Wspólnota wartości to nie poryw serca. To przekonanie i wytrwała praca, mimo wszelkich frustrujących momentów, gdy mamy znów ochotę zamknąć się w kokonach własnych racji i dać się kołysać świętemu oburzeniu.
Czy Unia Europejska powstała z miłości?
Czy Unia Europejska powstała z żywego poczucia wspólnoty pomiędzy obywatelami Niemiec, Włoch, Francji, Belgii, Holandii?
Czy Unia powstała na skutek przekonania, że w gruncie rzeczy Włosi są podobni do Niemców, Holendrzy do Francuzów?
Odpowiedź jest oczywista: nie.
Mówiąc jeszcze prościej: czy wszyscy partnerzy, którzy przystąpili do budowania tej ogromnej wspólnoty – traktowanej dziś przez nas jak część naszej tożsamości – zgadzali się ze sobą? Czy ufali sobie do końca? Czy nie było pomiędzy nimi żadnych resentymentów?
Można przypuszczać, że w rodzinach większości osób, które pracowały przy projekcie wspólnotowym w latach 50. i później, ktoś zginął z ręki obywatela innego europejskiego kraju. Powojenna Europa to nie były wyimaginowane urazy. Ruin w wielu miejscach jeszcze nie odbudowano.
Mimo tego w imię wspólnych zarówno wartości, jak i praktycznych korzyści rozpoczęto pracę – projekt, który wydawał się owocem naiwnego idealizmu.
Dzięki temu Unia Europejska jest dziś być możne najlepszym miejscem do życia na świecie. Nasze terytorium od 1945 roku nie zaznało konfliktu zbrojnego, a zasada solidarności w dzieleniu zasobów pozwala na stopniowe wyrównywanie szans obywateli wszystkich krajów wspólnoty.
To jest prawdziwa historia, nie bajka.
*
1 maja, rocznica naszego akcesu do Unii Europejskiej, to również Święto Pracy, od 1989 roku celebrowane skromnie ze względu na złe skojarzenia. A przecież bez pracy nie ma nic. Nie da się osiągnąć wspólnych celów. Nie da się dogadać, wypracować wspólnych stanowisk, zrobić bilansu tego, co łączy i dzieli.

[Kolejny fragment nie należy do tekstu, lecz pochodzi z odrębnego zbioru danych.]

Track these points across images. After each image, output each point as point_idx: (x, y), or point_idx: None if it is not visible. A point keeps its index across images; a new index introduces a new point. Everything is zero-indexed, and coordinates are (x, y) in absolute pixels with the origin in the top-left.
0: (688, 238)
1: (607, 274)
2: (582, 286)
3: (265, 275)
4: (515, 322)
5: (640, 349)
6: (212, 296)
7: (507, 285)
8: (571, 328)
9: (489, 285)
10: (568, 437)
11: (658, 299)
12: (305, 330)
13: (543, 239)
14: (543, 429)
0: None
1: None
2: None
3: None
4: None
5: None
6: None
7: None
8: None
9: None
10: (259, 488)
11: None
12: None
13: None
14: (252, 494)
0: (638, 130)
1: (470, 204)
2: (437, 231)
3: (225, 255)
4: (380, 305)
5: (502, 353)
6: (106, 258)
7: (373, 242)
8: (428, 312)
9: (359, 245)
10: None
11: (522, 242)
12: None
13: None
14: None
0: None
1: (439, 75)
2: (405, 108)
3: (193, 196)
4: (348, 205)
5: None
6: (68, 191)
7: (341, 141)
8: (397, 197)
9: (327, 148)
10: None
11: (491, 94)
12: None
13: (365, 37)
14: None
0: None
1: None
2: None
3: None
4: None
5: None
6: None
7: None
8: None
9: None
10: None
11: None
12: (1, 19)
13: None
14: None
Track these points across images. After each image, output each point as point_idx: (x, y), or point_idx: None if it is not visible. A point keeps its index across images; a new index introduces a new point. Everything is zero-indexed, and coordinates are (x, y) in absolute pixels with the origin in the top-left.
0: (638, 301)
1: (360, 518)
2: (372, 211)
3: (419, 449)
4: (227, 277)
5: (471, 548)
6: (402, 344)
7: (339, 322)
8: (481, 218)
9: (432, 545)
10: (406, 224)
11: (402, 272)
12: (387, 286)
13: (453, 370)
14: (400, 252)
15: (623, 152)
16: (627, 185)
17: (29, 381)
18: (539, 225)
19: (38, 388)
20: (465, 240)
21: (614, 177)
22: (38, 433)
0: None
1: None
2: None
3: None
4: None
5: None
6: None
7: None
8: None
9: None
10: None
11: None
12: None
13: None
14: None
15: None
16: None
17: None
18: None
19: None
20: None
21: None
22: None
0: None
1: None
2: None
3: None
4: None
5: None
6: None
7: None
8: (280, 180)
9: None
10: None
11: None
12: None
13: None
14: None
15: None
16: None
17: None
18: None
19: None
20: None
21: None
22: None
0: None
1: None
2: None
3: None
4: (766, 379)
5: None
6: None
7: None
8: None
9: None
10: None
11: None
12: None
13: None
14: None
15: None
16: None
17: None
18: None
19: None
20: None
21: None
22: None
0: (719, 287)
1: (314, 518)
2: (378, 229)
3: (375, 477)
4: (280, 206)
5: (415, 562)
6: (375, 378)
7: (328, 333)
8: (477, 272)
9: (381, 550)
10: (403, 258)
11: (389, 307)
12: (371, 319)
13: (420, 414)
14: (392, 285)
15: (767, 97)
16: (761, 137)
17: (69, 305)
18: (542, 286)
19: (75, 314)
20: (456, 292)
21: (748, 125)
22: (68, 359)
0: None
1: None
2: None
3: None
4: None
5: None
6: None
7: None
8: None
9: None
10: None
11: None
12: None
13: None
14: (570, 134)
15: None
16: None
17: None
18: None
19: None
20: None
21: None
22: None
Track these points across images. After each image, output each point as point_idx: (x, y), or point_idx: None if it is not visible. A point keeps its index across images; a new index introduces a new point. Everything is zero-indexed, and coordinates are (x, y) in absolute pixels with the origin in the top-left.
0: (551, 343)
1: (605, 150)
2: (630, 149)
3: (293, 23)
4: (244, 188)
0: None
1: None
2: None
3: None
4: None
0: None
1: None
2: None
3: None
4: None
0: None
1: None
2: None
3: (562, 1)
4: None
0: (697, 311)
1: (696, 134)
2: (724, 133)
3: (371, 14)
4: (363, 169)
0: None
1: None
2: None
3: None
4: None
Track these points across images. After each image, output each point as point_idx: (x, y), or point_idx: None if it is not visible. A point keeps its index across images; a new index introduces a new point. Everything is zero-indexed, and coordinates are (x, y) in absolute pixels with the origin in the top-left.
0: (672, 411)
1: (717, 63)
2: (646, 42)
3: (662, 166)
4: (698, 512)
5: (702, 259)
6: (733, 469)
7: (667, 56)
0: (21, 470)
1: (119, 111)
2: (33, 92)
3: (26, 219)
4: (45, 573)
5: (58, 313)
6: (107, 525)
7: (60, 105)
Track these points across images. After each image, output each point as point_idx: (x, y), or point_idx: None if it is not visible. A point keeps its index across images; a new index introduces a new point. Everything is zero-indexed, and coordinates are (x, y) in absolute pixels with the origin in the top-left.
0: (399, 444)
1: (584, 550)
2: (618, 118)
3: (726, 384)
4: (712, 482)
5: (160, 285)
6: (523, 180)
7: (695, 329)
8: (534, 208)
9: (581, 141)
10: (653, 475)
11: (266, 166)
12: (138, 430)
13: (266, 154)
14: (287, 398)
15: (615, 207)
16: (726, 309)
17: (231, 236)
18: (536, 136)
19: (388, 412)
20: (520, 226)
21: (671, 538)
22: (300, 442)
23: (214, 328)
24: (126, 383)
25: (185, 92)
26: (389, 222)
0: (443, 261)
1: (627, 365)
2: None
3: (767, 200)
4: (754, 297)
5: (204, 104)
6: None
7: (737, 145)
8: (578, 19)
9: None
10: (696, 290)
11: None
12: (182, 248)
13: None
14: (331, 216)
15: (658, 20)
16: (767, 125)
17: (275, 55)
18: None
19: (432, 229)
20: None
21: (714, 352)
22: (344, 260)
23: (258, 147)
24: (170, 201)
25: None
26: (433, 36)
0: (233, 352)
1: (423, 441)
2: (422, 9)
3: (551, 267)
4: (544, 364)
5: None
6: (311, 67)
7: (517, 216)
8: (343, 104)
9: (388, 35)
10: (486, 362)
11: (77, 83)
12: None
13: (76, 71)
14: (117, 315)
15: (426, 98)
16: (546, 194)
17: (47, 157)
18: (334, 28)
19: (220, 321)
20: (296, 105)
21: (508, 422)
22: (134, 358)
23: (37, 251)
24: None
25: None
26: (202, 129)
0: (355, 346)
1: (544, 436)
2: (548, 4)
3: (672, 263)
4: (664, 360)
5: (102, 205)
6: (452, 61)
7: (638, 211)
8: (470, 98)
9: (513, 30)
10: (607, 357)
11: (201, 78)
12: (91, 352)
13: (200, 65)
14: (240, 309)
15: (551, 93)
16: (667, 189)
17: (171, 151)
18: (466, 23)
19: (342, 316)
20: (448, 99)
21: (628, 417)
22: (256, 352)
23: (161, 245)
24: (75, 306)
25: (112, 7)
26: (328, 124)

Nie ma wspólnoty bez pracy. Wspólnota wartości, prawdziwa, nie wyimaginowana, to nie poryw serca, to nie wynik odkrycia braterstwa czy siostrzeństwa dusz ani nawet sympatii. To przekonanie i wytrwała praca mimo wszelkich frustrujących wydarzeń, mimo wszystkich tych momentów, kiedy mamy znów ochotę zamknąć się w kokonach własnych racji i dać się kołysać świętemu oburzeniu.
Nie dajmy sobą kołysać. Nie kołyszmy – drodzy politycy i polityczki, drogie współobywatelki i obywatele. Bierzmy się rzetelnie do pracy, by wspólnie osiągnąć wyznaczone cele. Po dużym kroku w tył pora na dwa naprzód.
Felieton jest wyrazem opinii autorki. Nie prezentuje stanowiska ZR Małopolskie KOD.